Of course, this is not a risk-free approach and bad advice inevitably gets mixed in with the good. But then again, the stock market itself is a risky place, and the founders have built in social controls that hopefully limit the amount of fraud or deceit. Each user has a profile that contains their percentile ranking within the community, rating accuracy, overall points, and average points per stock. If you make terrible suggestions, Robinhood will show it.
Robinhood will also suggest relevant stocks based on your location and community activity and will create a watchlist of your investments. The platform personalizes a news feed based on your portfolio, and you can check how the stock market is doing from within the app. Tenev said that Robinhood is distinguishable from competitors by being mobile-first, expressly designed for users on-the-go. Furthermore, he said, Yahoo Finance and Google Finance lack a social layer, and Stocktwits suffers from a lack of structure that “invariably leads to a low signal/noise ration.”

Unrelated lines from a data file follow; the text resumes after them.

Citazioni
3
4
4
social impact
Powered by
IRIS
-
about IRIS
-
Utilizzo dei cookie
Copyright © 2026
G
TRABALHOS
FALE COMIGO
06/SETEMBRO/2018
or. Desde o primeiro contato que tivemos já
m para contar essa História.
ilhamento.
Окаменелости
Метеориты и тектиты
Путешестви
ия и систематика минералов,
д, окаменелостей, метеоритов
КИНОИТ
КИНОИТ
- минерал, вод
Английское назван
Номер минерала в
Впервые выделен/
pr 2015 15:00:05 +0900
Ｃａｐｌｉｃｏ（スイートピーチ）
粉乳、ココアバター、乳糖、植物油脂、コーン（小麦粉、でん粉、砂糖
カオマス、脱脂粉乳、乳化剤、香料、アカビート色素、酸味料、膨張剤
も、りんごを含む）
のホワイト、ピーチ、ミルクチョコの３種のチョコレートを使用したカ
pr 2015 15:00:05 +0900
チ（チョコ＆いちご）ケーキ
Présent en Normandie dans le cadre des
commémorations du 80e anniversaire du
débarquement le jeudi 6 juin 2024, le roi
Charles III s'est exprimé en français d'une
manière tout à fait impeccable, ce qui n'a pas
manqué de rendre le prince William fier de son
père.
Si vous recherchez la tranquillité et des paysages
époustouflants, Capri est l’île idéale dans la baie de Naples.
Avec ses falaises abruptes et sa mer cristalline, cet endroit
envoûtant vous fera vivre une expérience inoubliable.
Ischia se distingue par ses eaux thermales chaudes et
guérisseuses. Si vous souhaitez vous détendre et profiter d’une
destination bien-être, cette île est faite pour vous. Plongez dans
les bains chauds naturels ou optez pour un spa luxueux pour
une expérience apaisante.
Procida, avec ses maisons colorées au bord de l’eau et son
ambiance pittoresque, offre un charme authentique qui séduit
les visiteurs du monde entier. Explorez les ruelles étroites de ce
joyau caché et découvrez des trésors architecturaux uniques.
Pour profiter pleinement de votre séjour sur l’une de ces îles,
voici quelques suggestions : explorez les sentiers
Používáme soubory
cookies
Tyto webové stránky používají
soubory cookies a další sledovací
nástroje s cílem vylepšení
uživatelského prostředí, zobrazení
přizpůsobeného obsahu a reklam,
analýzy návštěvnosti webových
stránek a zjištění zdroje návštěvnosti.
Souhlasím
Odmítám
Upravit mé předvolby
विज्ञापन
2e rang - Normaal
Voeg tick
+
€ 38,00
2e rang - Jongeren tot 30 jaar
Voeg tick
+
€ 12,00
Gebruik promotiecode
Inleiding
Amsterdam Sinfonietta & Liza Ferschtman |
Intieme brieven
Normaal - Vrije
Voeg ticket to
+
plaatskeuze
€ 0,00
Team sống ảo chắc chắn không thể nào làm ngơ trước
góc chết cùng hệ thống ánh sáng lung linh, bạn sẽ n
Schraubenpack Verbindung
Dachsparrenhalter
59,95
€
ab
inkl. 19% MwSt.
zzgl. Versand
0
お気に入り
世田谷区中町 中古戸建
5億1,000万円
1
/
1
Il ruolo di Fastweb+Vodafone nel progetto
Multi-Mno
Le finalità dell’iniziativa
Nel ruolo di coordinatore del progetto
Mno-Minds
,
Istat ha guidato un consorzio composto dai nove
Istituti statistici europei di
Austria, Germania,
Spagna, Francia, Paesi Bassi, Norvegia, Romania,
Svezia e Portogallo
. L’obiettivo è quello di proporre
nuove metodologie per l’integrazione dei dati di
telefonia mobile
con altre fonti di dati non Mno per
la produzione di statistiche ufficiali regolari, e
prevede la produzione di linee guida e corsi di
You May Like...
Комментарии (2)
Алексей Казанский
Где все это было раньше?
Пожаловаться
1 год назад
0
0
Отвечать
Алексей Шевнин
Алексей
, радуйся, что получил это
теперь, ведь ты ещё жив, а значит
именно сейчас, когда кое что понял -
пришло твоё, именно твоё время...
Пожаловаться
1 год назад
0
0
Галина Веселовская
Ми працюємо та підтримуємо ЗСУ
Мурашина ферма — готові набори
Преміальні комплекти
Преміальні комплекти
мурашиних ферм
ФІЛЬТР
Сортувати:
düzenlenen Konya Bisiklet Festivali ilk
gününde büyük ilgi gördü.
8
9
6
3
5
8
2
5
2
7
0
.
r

“Robinhood data is much more structured,” he said. “Every message contains a prediction about the future performance of a stock; this makes it much more accessible to newcomers and results in a data stream that is 100% signal. It also allows us to assign a track record and performance metrics to users.”
Whether this model will lead users to fame and fortune is still unknown. Tenev acknowledged that with social networks, as with the stock market, the future is uncertain.
Robinhood is based in Palo Alto and backed by Google Ventures.